2. Ruang Untuk Pulang

1.9K 124 8
                                    

Elang tak pernah mengeluh dengan hidupnya sekarang, jauh sebelum ini, ia sudah melalui pahitnya kehidupan.

Dulu, Elang tidak mempunyai siapa-siapa, ia dibuang ke panti asuhan, hidup penuh tekanan, dikucilkan, dan bahkan menjadi samsak anak-anak di sana. Sampai ia lulus SMA, ia di keluarkan dari panti asuhan, hidup luntang-lantang di jalanan, mengais rongsokan demi sesuap nasi.

Tak ada tempatnya untuk pulang, tak ada tempat untuknya bersandar, hanya gubuk tua tempatnya berteduh. Dengan mengandalkan ijazah SMA, ia memberanikan diri melamar pekerjaan menjadi OB di perusahaan   besar yang mempertemukan dengan Ellen.

Semuanya terasa begitu cepat, pertemuan yang tak terduga, memberikannya keluarga yang sangat ia sayangi, Ellen istri tercinta dan Dion pelengkap hidup mereka, walaupun Elang hanyalah pengganti sosok yang telah berpulang. Namun, Elang tetap bersyukur, Tuhan memberikannya tempat untuk pulang.

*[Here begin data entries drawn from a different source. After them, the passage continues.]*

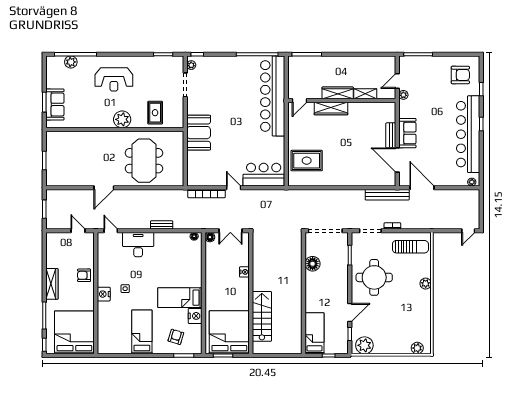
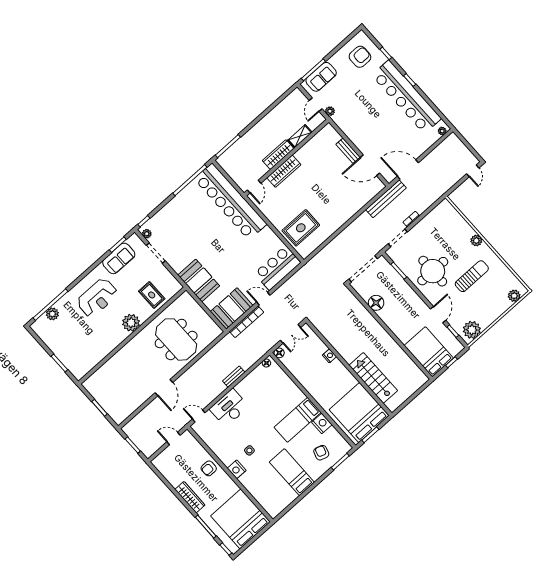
sofa: (55, 104) -> (119, 258), moved, turned 90
sofa: (407, 133) -> (321, 77), moved, turned 90
booth: (204, 174) -> (232, 308), added
sun lounger: (410, 247) -> (472, 276), moved
bed: (314, 333) -> (429, 352), width x1.50

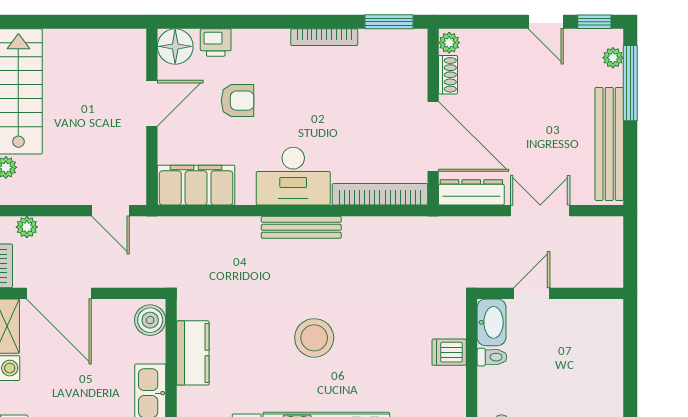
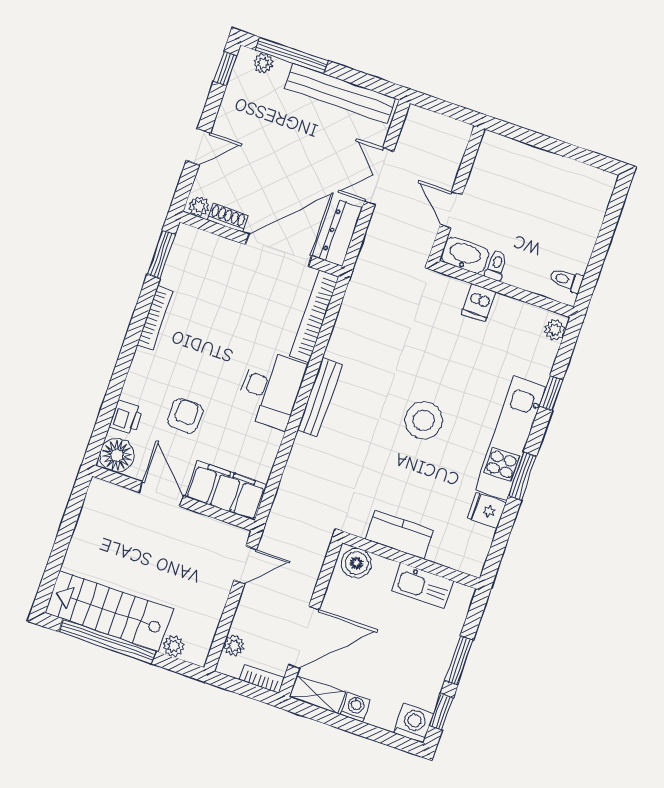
door: (546, 22) -> (198, 147), moved
filing cabinet: (196, 185) -> (226, 491), moved, turned 90

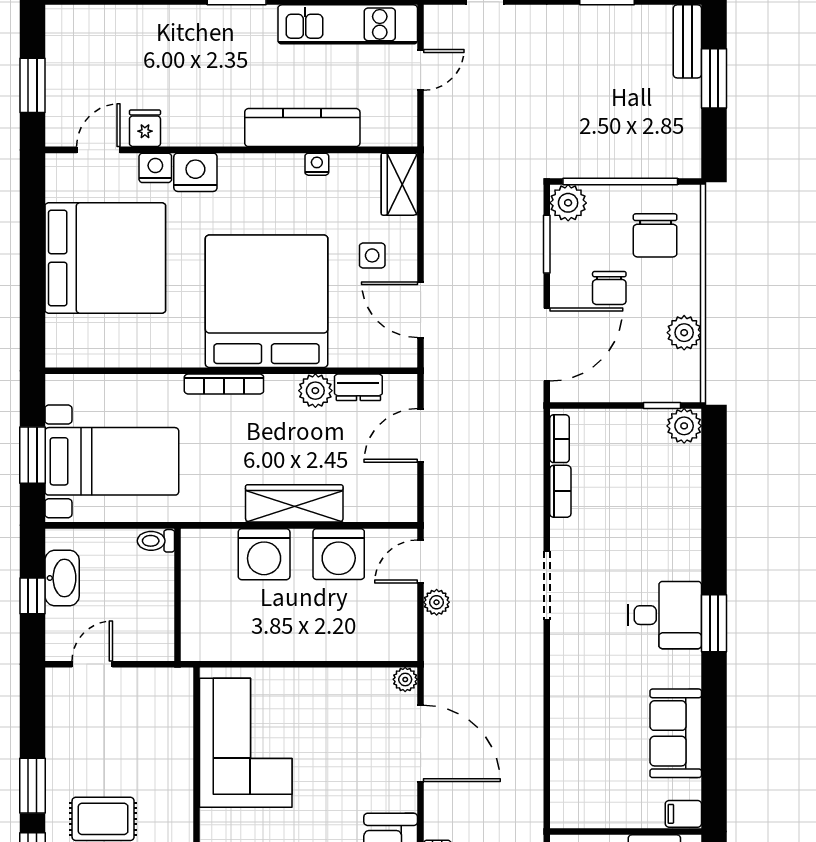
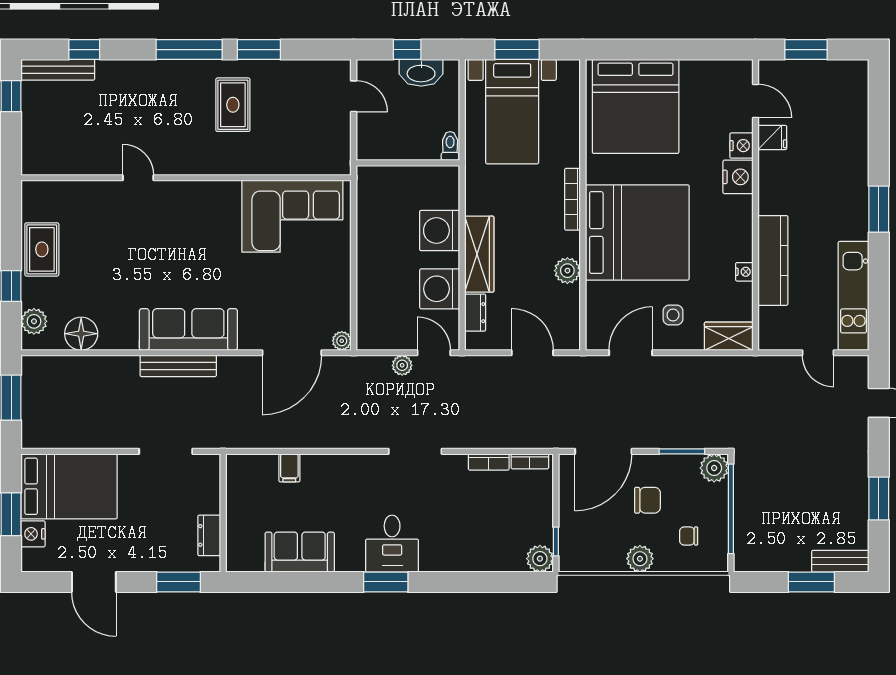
chair: (655, 235) -> (689, 536), width x0.54, depth x0.54
bed: (105, 258) -> (636, 106), moved
chair: (609, 288) -> (648, 500), turned 180
plant: (684, 333) -> (640, 559), moved
door: (547, 344) -> (603, 451), hinge flipped
dresser: (358, 387) -> (475, 313), moved, turned 180
filing cabinet: (683, 814) -> (289, 468), moved, turned 180

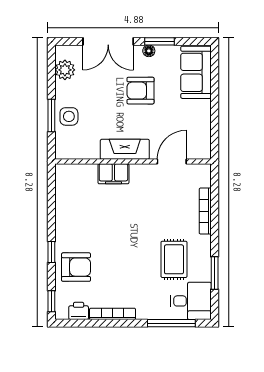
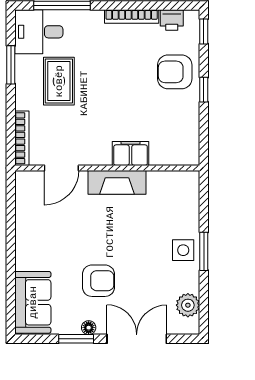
fireplace: (125, 149) -> (117, 182), moved
wall: (133, 161) -> (107, 168), moved
door: (172, 161) -> (61, 168), moved
filing cabinet: (113, 174) -> (131, 153), moved

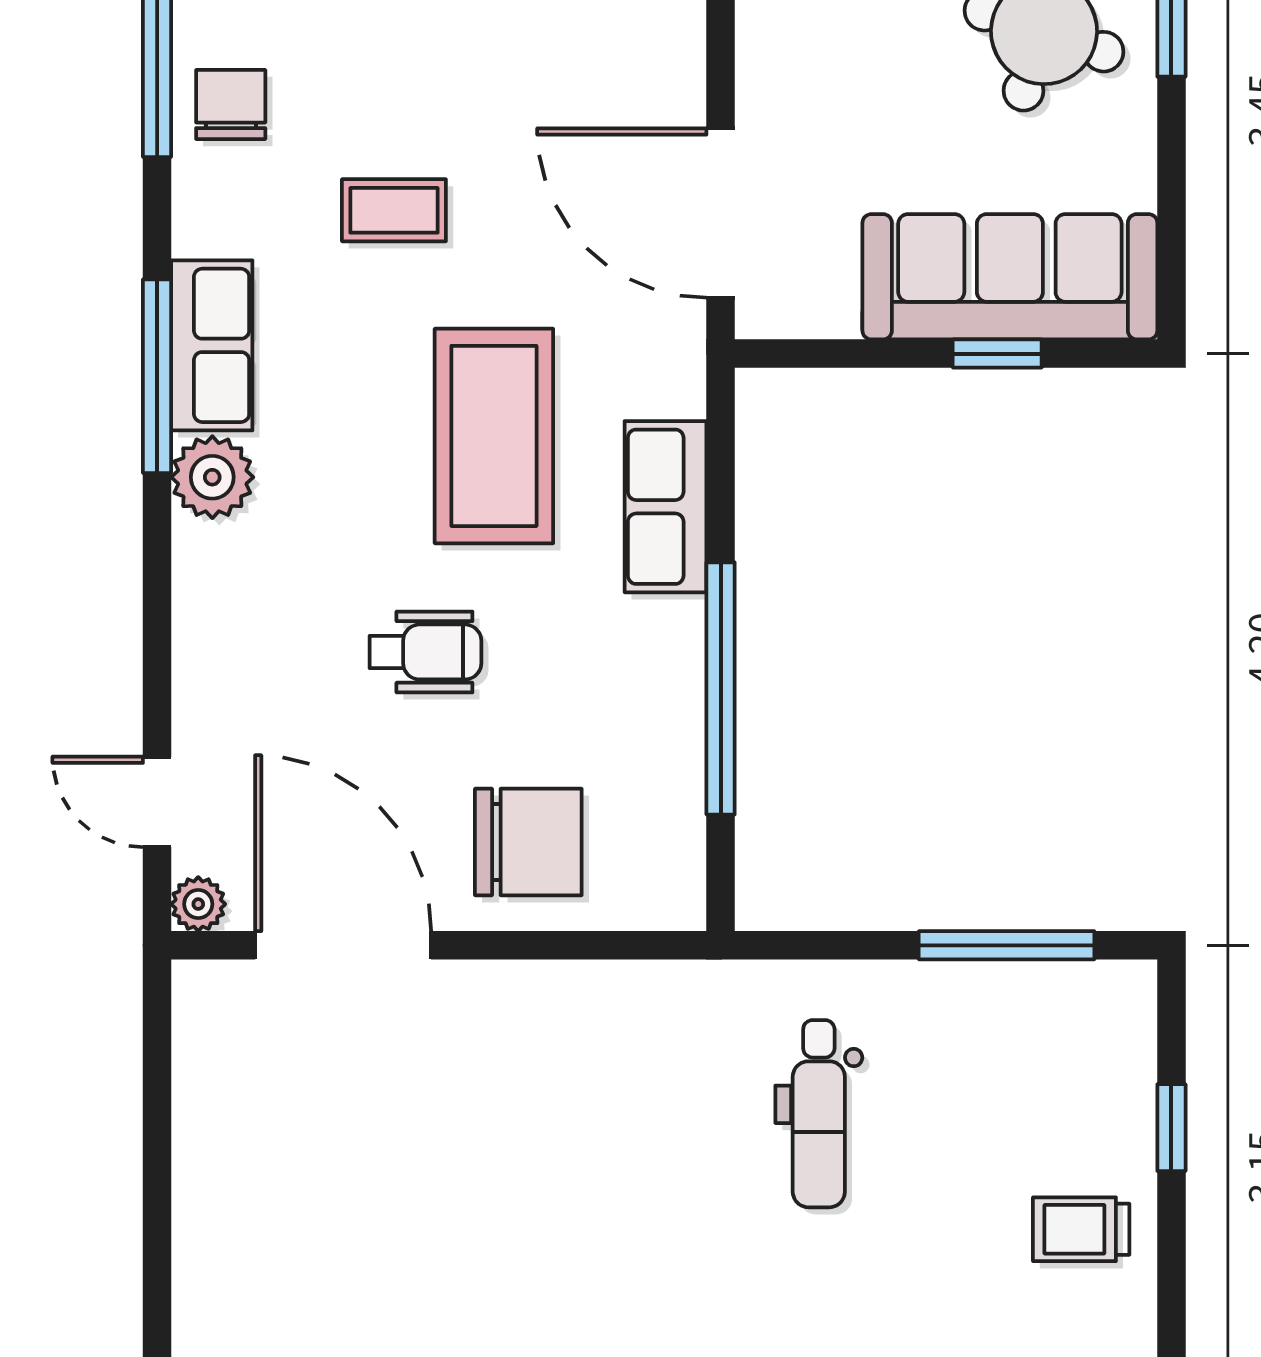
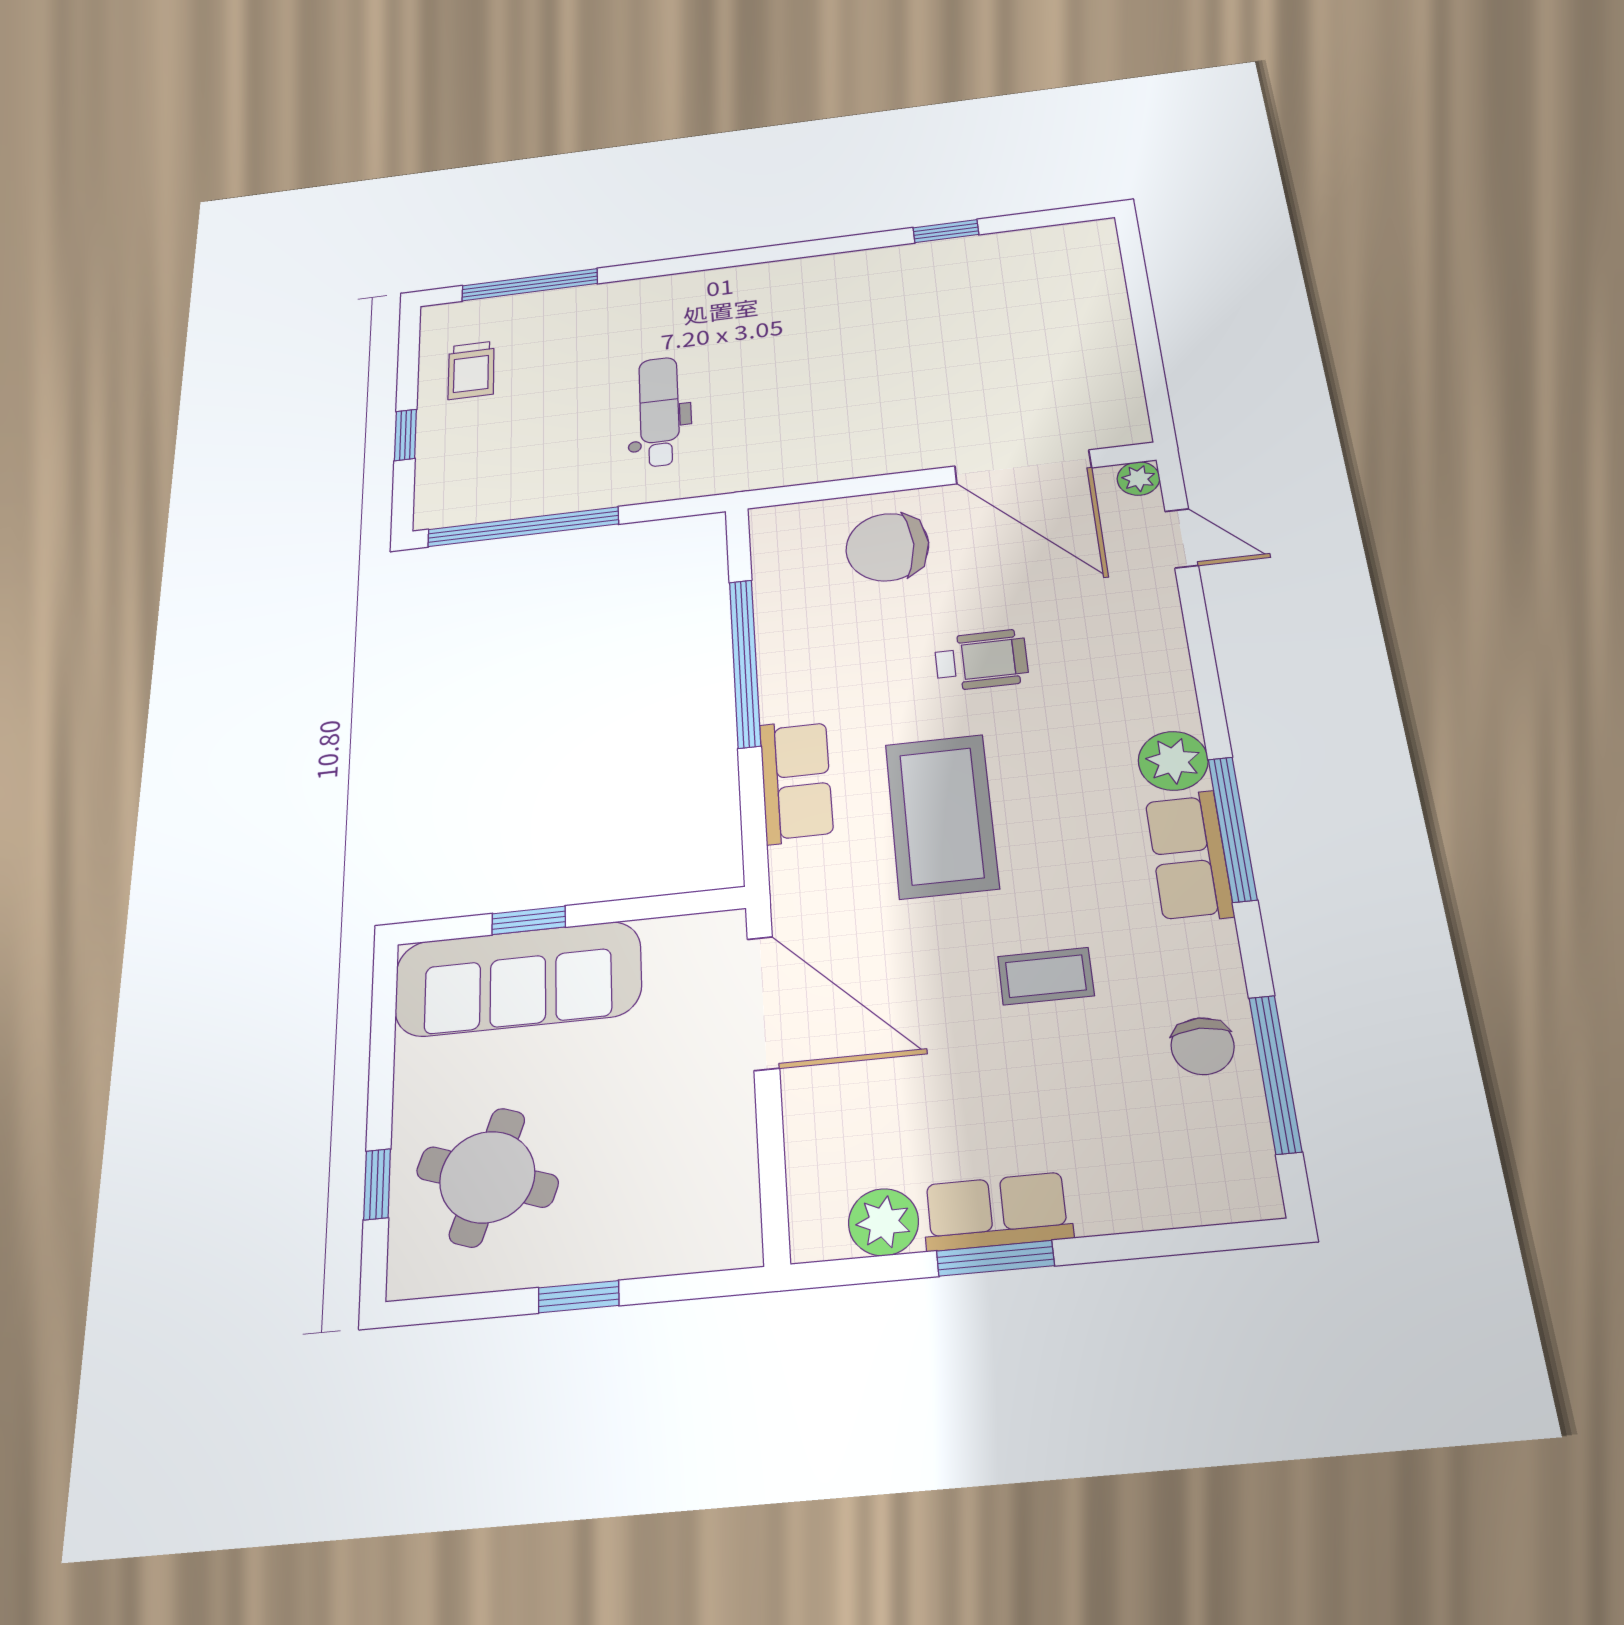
wheelchair: (425, 652) -> (981, 660), turned 180
window: (1007, 945) -> (523, 527), width x1.46
trolley: (1081, 1229) -> (471, 370), turned 90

Elang tak akan memaksa Ellen untuk mencintainya, karena ia tahu hati yang ia jaga tak akan mampu mengalahkan cinta Ellen kepada sang kekasih yang ditinggal mati. Melihat senyum Ellen dan Dion dari kejauhan, itu sudah cukup baginya.

Tugas Elang hanya satu, memastikan anak dan istrinya bahagia. Walaupun Ellen tidak melihatnya sebagai suami, dan Dion tak menganggapnya ayahnya, Elang akan menjaga mereka sepenuh hati meskipun nyawa taruhannya.

Elang turun dari mobil ketika sampai di tempat tujuan, banyak karyawan menunduk hormat, menyapanya ramah, dan ia balas dengan senyuman. Semenjak ia menikah dengan Ellen, status pekerjaannya sekarang beralih menjadi CEO yang merupakan perusahaan keluarga istrinya--Herlambang Group. Kini ia turut menjadi andil menjalankan perusahaan sesuai permintaan mertuanya.

Berbicara kedua mertuanya--Ardi Herlambang dan Yumita Ananda. Mereka begitu baik kepadanya, bahkan menganggapnya anak mereka sendiri terlepas ia hanyalah orang asing yang tiba-tiba menjadi suami Ellen. Sudah lama rasanya tidak bertemu mereka, karena sekarang mereka berada di luar negeri mengelola perusahaan di sana.

“Selamat pagi, Tuan,” sapa sekretari—Feri Ardiyansyah  sambil membuka pintu untuk Elang.

Elang tersenyum simpul. “Pagi.”
Elang masuk ke dalam ruangannya, meletakkan bekal makanan yang ia bawa, duduk memperhatikan banyak lembar dokumen yang akan ia periksa.

“Tuan baik-baik saja? Anda terlihat pucat,” ujar Feri khawatir.
Elang mengangguk singkat. “Saya baik-baik saja. Apa ada jadwal hari ini?” tanyanya, mengalihkan pembicaraan.

Feri membuka buku catatan kegiatan  Elang. “Jam satu  siang nanti, kita ada pertemuan dengan kolega perusahaan Mahendra Group, terkait kerja sama yang sebelumnya sudah dibahas. Hanya itu Tuan.”

Elang sedikit tidak semangat mendengar kegiatan hari ini. Tidak nyaman mengetahui siapa yang akan ia temui. Mahendra Grup adalah perusahaan terbesar bahkan di atas perusahaan yang ia pimpin sekarang—Herlambang Group.

Elang memang tidak mempunyai masalah pribadi dengan perusahaan itu, tetapi ia begitu malas bertemu dengan pemimpinnya yang merupakan orang tuanya Fero---mantan kekasihnya Ellen, dan secara biologis merupakan kakeknya Dion.

Ada sedikit getar berhadapan dengannya, karena acap kali mereka beradu pandang ada perasaan sakit disorotnya matanya.

Elang menghela napas, mau tak mau ia tak boleh lari dari kenyataan. “Feri, tolong carikan saya obat sakit kepala,” ucapnya sambil menekan pelipisnya.
Sedari tadi, tubuhnya terasa lemas, dan kepalanya nyut-nyutan. Mungkin efek terlampau stress beberapa belakangan.

Feri yang mendapat permintaan itu, bergerak cepat keluar, meninggalkan Elang yang masih bergelut dengan sakit kepalanya.

Tidak membutuhkan lama, Feri datang membawa obat yang Elang inginkan. Memberikannya segelas air untuk Elang teguk dengan pil di tangannya.